I Don't Believe in Imaginary Property writes "Novell's antitrust lawsuit against Microsoft for destroying the market for WordPerfect and QuattroPro can now move forward. The Supreme Court denied certiorari to Microsoft's appeal of an appeals court ruling, which is the fancy legal way of saying they ignored Microsoft's appeal and let the previous ruling stand. Novell's complaint is an interesting read, because some of this sounds quite familiar, given how Microsoft is now forcing the standardization of OOXML. Statements like, 'As Microsoft knew, a truly standard file format that was open to all ISVs would have enhanced competition in the market for word processing applications, because such a standard allows the exchange of text files between different word processing applications used by different customers,' and 'Microsoft made other inferior features de facto industry standards,' sound a lot more recent."

2 of 197 comments (clear)

  1. just one leetle thing by rucs_hack · · Score: 0, Troll

    If their software was so superior, why did WordPerfect die?

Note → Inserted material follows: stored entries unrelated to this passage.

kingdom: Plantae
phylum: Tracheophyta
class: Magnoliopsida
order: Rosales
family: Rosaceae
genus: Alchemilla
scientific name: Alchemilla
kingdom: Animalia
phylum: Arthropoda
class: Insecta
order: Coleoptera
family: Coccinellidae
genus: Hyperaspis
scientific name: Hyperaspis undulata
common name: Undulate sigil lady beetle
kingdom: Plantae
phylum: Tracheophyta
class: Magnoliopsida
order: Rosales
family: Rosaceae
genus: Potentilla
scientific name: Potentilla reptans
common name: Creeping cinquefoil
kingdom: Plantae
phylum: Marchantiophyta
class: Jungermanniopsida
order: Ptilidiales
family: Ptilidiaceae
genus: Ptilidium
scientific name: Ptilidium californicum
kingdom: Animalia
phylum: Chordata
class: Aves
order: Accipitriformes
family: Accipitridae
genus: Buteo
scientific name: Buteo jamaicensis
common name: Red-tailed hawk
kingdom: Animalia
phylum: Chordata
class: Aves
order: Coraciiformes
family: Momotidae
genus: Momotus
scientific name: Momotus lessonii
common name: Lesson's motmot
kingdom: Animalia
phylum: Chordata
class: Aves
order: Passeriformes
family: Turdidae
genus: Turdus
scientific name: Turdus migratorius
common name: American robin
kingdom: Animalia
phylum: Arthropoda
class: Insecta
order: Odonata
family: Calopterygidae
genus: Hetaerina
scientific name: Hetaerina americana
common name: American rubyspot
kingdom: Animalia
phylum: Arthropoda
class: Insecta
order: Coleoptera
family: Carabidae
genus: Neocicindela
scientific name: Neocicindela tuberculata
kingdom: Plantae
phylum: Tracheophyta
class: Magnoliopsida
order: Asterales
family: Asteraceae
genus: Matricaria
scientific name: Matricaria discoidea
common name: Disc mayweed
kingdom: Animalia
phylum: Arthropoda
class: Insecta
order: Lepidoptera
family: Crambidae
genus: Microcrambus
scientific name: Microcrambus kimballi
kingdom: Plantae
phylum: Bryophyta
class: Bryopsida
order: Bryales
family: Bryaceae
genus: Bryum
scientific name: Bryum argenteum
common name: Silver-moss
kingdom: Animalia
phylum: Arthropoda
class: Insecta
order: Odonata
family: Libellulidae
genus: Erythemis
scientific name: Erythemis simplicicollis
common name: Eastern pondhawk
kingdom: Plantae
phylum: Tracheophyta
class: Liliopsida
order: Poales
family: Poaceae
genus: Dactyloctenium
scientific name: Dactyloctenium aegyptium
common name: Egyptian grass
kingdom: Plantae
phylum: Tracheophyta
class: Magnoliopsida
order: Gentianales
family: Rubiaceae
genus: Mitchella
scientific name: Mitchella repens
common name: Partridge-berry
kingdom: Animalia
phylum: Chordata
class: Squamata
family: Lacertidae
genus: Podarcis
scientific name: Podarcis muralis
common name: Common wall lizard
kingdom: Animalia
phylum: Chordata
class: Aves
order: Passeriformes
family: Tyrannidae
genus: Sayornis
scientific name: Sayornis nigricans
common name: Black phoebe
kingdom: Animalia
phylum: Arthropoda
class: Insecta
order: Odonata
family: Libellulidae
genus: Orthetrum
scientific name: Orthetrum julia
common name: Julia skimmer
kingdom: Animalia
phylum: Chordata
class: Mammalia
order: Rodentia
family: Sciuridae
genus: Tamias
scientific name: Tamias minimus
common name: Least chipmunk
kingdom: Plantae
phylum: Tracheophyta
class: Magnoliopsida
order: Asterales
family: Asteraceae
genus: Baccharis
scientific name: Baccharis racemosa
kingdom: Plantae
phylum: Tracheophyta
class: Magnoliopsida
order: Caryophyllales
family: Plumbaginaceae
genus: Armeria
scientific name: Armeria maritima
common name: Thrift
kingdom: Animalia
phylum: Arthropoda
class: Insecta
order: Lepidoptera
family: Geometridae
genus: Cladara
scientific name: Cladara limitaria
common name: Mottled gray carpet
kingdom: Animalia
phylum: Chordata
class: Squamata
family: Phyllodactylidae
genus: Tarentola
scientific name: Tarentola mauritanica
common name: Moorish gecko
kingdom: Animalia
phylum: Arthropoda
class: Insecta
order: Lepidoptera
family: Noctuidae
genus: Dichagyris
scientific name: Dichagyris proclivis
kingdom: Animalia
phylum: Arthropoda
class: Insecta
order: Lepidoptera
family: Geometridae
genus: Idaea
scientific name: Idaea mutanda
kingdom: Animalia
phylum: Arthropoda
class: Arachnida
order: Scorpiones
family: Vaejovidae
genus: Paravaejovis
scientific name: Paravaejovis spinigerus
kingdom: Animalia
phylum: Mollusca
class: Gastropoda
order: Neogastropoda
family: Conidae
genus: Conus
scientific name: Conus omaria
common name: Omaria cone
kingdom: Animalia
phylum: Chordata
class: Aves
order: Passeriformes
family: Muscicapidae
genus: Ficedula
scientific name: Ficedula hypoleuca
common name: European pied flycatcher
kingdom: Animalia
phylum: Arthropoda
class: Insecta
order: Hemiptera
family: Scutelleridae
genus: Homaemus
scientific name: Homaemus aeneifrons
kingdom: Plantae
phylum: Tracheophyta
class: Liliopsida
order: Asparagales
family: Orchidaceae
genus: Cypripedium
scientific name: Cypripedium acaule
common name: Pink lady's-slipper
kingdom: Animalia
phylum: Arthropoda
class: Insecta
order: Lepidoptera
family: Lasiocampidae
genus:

    They, just like Microsoft, were more interested in making money then they ever were in providing consumer choice, or making it easier for us to transfer information. There was nothing stopping them keeping their product active.

    I used to use WordPerfect. It was great. Then Microsoft outmaneuvered them, and they lost. Boohoo, get over it. Care to try and convince me that they wouldn't have done exactly the same thing to microsoft, given half a chance?

    Don't bother, I wouldn't believe you anyway.

    People were shifting between companies all the time back then. Microsoft weren't some alien group, they were people with exactly the same goals and level of experience as the competition. They just had the superior business model for the day. Back then things were nasty, but they were nasty all round, it's just fashionable to only remember microsofts bad deeds.

  2. duh by rice_burners_suck · · Score: 0, Troll

    I think the behemoth is definitely in the right on this one, as always. They are always doing the right thing. Like running this multi-zillion dollar advertising campaign for Apple Macs, which is codenamed Vista or something like that.

    It's really ingenious. Want to advertise something cool? Make a competing product that really sucks, and then people will buy the cool product. By leveraging innovative technologies, content providers streamline compelling enterprise solutions.